SpaceX is working hard to understand what went wrong with a Falcon-9 rocket at Cape Canaveral Air Force Station, Fla., during a Sept. 1 launch dress rehearsal with the booster at Space Launch Complex-40 (SLC-40), which resulted in an explosion during fueling and the total loss of both their rocket and their customer’s payload, the AMOS-6 satellite.
In the time since, SpaceX has been working with several organizations to figure it out, including NASA, the FAA, and the U.S. Air Force, but as of yet still have not determined the root cause. However, the Hawthorne, Calif.-based company, owned by Elon Musk, is closing in on the cause and has provided the following update on progress being made with the investigation as of Oct. 28, 2016.
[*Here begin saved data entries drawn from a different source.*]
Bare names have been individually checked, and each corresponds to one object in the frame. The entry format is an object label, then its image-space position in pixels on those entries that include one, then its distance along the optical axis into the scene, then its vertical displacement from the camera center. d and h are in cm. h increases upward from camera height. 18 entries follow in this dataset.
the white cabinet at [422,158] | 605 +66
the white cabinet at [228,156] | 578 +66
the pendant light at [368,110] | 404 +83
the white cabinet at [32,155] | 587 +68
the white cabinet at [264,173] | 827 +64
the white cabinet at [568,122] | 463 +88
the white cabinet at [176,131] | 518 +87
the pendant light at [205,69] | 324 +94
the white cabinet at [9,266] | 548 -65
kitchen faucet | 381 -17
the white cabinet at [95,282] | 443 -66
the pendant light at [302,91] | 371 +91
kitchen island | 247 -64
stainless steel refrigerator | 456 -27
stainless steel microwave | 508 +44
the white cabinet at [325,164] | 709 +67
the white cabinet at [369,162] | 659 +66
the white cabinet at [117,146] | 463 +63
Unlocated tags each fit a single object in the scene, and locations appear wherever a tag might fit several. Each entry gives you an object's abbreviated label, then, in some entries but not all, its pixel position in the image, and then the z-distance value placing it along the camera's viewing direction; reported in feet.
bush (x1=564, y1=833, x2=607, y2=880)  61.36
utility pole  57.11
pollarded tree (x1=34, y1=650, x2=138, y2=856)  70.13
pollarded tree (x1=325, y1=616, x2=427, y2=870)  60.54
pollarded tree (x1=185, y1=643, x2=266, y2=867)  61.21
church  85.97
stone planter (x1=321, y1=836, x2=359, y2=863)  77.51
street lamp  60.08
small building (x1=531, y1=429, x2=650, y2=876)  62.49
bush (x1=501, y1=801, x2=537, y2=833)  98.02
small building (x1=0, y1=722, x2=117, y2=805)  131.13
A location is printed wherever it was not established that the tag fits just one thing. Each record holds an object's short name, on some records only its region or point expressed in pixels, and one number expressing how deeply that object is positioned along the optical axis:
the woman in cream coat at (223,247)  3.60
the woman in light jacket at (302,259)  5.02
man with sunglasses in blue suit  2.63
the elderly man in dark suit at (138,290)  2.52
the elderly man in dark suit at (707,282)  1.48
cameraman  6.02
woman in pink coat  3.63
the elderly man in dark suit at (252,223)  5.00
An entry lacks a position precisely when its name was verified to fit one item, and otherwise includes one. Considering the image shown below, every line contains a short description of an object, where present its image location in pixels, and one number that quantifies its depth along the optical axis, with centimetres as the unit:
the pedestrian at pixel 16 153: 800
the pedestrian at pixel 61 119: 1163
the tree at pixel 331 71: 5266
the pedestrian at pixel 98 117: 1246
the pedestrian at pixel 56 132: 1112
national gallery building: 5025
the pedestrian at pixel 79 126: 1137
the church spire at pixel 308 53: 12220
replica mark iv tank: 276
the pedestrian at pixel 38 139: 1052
“Since the incident, investigators from SpaceX, the FAA, NASA, the US Air Force and industry experts have been working methodically through an extensive fault tree to investigate all plausible causes. As part of this, we have conducted tests at our facility in McGregor, Texas, attempting to replicate as closely as possible the conditions that may have led to the mishap.
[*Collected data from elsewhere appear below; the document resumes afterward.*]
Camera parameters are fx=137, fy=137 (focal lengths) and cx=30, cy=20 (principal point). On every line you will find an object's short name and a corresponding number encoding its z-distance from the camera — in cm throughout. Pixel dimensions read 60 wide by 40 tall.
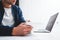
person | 117
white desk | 76
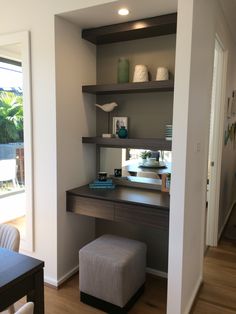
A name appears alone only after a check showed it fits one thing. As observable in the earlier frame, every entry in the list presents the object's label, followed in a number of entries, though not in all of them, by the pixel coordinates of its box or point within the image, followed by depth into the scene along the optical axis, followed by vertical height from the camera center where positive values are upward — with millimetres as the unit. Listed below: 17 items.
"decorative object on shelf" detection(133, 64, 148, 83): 2496 +499
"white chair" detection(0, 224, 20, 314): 1779 -704
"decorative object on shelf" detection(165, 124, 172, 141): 2343 -13
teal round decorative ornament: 2643 -29
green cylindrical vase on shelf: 2598 +542
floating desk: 2176 -613
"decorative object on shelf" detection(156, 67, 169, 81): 2426 +484
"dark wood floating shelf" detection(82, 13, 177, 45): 2277 +862
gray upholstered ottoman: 2129 -1124
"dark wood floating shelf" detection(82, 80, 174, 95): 2260 +364
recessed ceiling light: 2210 +935
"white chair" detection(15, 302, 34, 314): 973 -638
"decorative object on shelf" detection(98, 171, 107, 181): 2788 -460
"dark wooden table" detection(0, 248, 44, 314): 1249 -697
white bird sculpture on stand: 2726 +218
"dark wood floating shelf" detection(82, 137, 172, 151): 2322 -110
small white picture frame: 2754 +67
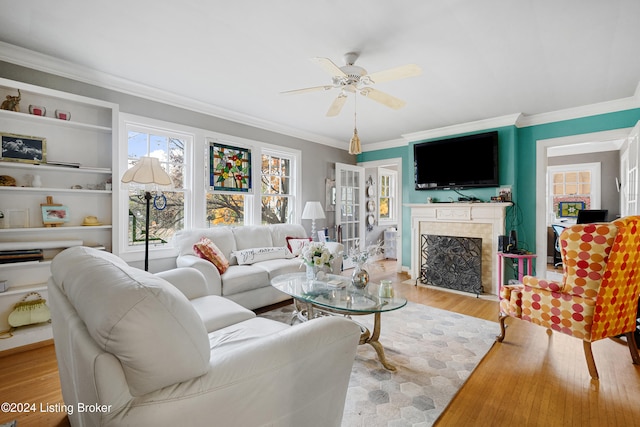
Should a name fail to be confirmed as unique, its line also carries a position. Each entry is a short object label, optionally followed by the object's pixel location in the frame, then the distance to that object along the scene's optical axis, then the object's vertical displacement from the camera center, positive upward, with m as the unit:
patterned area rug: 1.73 -1.17
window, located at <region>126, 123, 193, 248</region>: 3.37 +0.28
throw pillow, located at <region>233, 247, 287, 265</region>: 3.60 -0.52
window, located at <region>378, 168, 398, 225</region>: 7.03 +0.42
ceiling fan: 2.08 +1.06
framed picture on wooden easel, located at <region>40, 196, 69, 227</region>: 2.66 +0.02
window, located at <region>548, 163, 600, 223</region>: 6.10 +0.56
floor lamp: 2.76 +0.39
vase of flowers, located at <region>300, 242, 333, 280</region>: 2.63 -0.40
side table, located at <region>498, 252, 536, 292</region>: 3.66 -0.63
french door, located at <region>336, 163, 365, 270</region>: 5.50 +0.17
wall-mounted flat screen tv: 4.26 +0.79
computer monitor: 5.25 -0.06
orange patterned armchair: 1.98 -0.55
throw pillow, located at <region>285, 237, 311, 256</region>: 4.09 -0.43
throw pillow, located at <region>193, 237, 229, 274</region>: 3.16 -0.43
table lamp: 4.71 +0.04
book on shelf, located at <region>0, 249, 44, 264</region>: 2.40 -0.34
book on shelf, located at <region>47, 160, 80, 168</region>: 2.65 +0.47
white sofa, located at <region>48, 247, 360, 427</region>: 0.82 -0.50
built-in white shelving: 2.50 +0.32
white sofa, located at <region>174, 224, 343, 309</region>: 2.99 -0.60
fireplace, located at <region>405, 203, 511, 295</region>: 4.13 -0.18
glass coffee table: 2.11 -0.66
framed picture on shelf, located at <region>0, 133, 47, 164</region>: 2.50 +0.59
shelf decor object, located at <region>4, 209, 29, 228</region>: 2.53 -0.03
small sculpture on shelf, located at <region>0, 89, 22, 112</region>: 2.47 +0.95
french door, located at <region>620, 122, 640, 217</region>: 2.99 +0.44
The investigation team has made significant progress on the fault tree. Previously, we announced the investigation was focusing on a breach in the cryogenic helium system of the second stage liquid oxygen tank. The root cause of the breach has not yet been confirmed, but attention has continued to narrow to one of the three composite overwrapped pressure vessels (COPVs) inside the LOX tank. Through extensive testing in Texas, SpaceX has shown that it can re-create a COPV failure entirely through helium loading conditions. These conditions are mainly affected by the temperature and pressure of the helium being loaded.
SpaceX’s efforts are now focused on two areas – finding the exact root cause, and developing improved helium loading conditions that allow SpaceX to reliably load Falcon 9. With the advanced state of the investigation, we also plan to resume stage testing in Texas in the coming days, while continuing to focus on completion of the investigation. This is an important milestone on the path to returning to flight.
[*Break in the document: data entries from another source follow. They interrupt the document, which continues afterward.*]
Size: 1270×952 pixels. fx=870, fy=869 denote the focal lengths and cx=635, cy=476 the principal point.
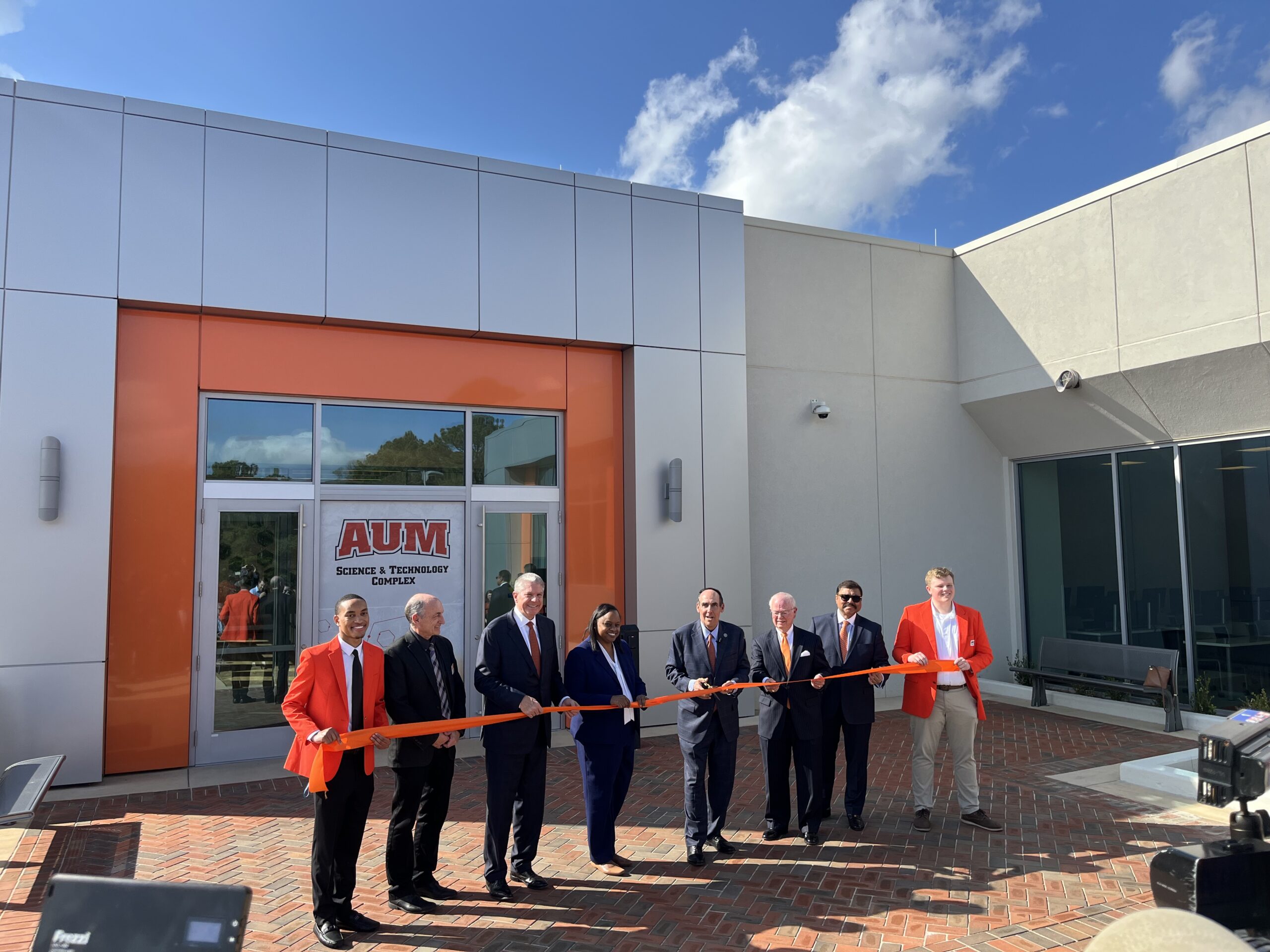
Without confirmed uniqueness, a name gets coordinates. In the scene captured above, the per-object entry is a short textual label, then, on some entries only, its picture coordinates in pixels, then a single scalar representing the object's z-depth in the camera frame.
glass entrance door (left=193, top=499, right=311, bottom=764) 8.40
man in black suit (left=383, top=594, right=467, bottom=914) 4.95
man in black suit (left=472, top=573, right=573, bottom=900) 5.14
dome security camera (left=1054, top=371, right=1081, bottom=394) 11.16
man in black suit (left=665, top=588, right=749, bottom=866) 5.66
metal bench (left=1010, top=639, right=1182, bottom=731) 9.84
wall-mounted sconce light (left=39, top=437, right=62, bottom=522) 7.62
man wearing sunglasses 6.28
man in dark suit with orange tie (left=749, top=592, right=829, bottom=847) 6.07
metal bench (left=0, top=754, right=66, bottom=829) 5.19
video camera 3.14
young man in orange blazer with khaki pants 6.34
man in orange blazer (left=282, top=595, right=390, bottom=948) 4.53
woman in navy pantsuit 5.37
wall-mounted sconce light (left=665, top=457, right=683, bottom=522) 10.09
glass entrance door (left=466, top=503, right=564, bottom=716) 9.62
Pending the results of the investigation, we continue to work towards returning to flight before the end of the year. Our launch sites at Kennedy Space Center, Florida, and Vandenberg Air Force Base, California, remain on track to be operational in this timeframe.”
SpaceX remains confident that the accident was related to flight preparation, rather than a vehicle issue or engineering design issue, which is why they are so confident in returning Falcon-9 to flight in such a short amount of time. The last time they suffered a Falcon-9 accident, on June 28, 2015, they lost a mission for NASA to resupply crew on the International Space Station (Dragon mission CRS-7), and it took them six months to return to flight.
As outlined in a previous story on AmericaSpace, after Sept. 1, NASA’s bet on their Commercial Crew Program in general, and in SpaceX in particular, was challenged not just programmatically but technically. What remains to be seen is whether or not, and how fast, NASA’s Commercial Crew Program and SpaceX can recover, something that will take not days or weeks, but months to determine.
As for SpaceX and their ambitious goal of returning to flight by end of the year, time will tell. Launch Complex-40 took serious damage from the explosion, and Space Florida recently requested $5 million in funds from the Florida Department of Transportation for help with “infrastructure improvements” on KSC pad 39A for SpaceX, who currently has a 20-year lease for the historic launch pad since December 2014.